这里使用一个状态机来去除重复的 log,知道流程即可,有兴趣的同学可以参考源码中的注释自行分析。
写入 log
cpp
int LogBuffer::log(log_id_t log_id, log_time realtime, uid_t uid, pid_t pid,
pid_t tid, const char* msg, uint16_t len) {
//......
log(elem);
unlock();
return len;
}
这里调用另一个重载 log:
cpp
// assumes LogBuffer::wrlock() held, owns elem, look after garbage collection
void LogBuffer::log(LogBufferElement* elem) {
// cap on how far back we will sort in-place, otherwise append
static uint32_t too_far_back = 5; // five seconds
// Insert elements in time sorted order if possible
// NB: if end is region locked, place element at end of list
LogBufferElementCollection::iterator it = mLogElements.end();
LogBufferElementCollection::iterator last = it;
if (__predict_true(it != mLogElements.begin())) --it;
if (__predict_false(it == mLogElements.begin()) ||
__predict_true((*it)->getRealTime() <= elem->getRealTime()) ||
__predict_false((((*it)->getRealTime().tv_sec - too_far_back) >
elem->getRealTime().tv_sec) &&
(elem->getLogId() != LOG_ID_KERNEL) &&
((*it)->getLogId() != LOG_ID_KERNEL))) {
mLogElements.push_back(elem);
} else {
log_time end(log_time::EPOCH);
bool end_set = false;
bool end_always = false;
LogTimeEntry::rdlock();
LastLogTimes::iterator times = mTimes.begin();
while (times != mTimes.end()) {
LogTimeEntry* entry = times->get();
if (!entry->mNonBlock) {
end_always = true;
break;
}
// it passing mEnd is blocked by the following checks.

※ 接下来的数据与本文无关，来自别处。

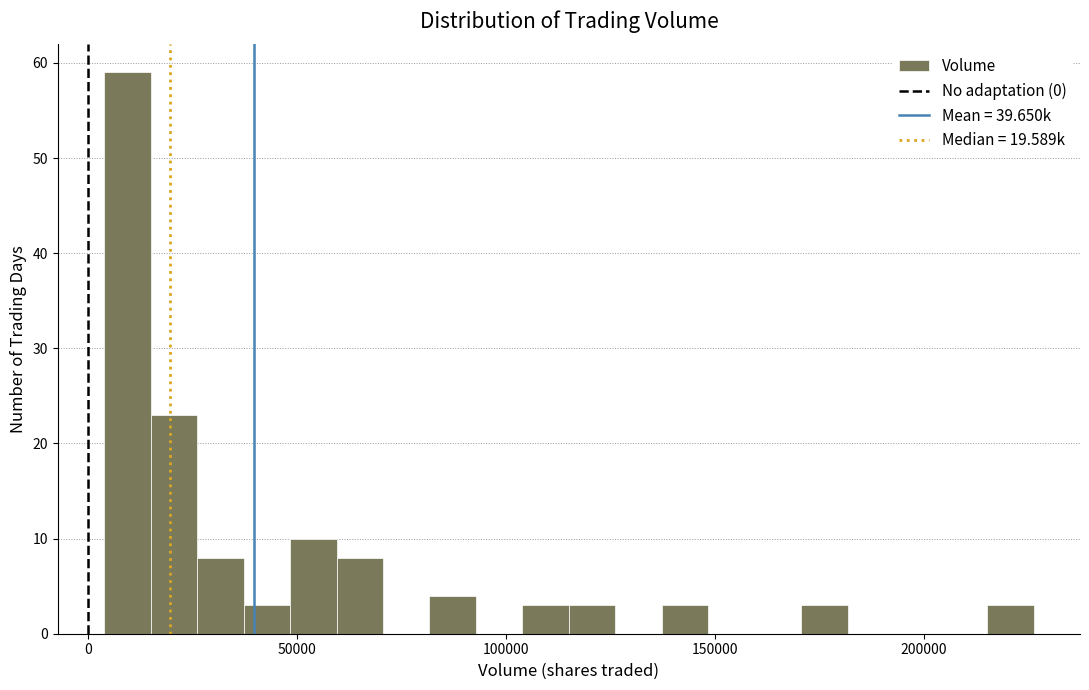

Around what value on the x-axis is the tallest bar? Give the approximate position of its centre, as read against the axis.

10000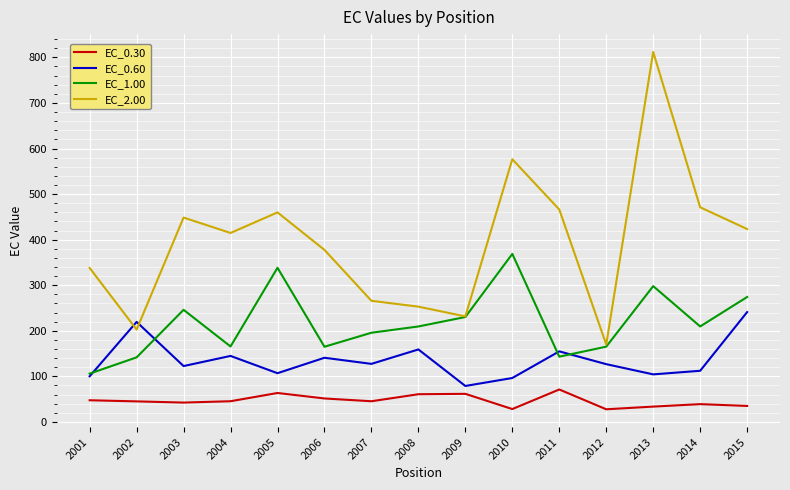

True or false: EC_2.00 and EC_0.30 intersect in this chart.

False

if (!end_set || (end <= entry->mEnd)) {
end = entry->mEnd;
end_set = true;
}
times++;
}
if (end_always || (end_set && (end > (*it)->getRealTime()))) {
mLogElements.push_back(elem);
} else {
// should be short as timestamps are localized near end()
do {
last = it;
if (__predict_false(it == mLogElements.begin())) {
break;
}
--it;
} while (((*it)->getRealTime() > elem->getRealTime()) &&
(!end_set || (end <= (*it)->getRealTime())));
mLogElements.insert(last, elem);
}
LogTimeEntry::unlock();
}
stats.add(elem);
maybePrune(elem->getLogId());
}
__predict_true 和 __predict_false 用来提示编译器对应的判断很可能是 true/false,类似于 Linux 内核的 likely/unlikely。如果判断正确,可以得到很大的性能提升。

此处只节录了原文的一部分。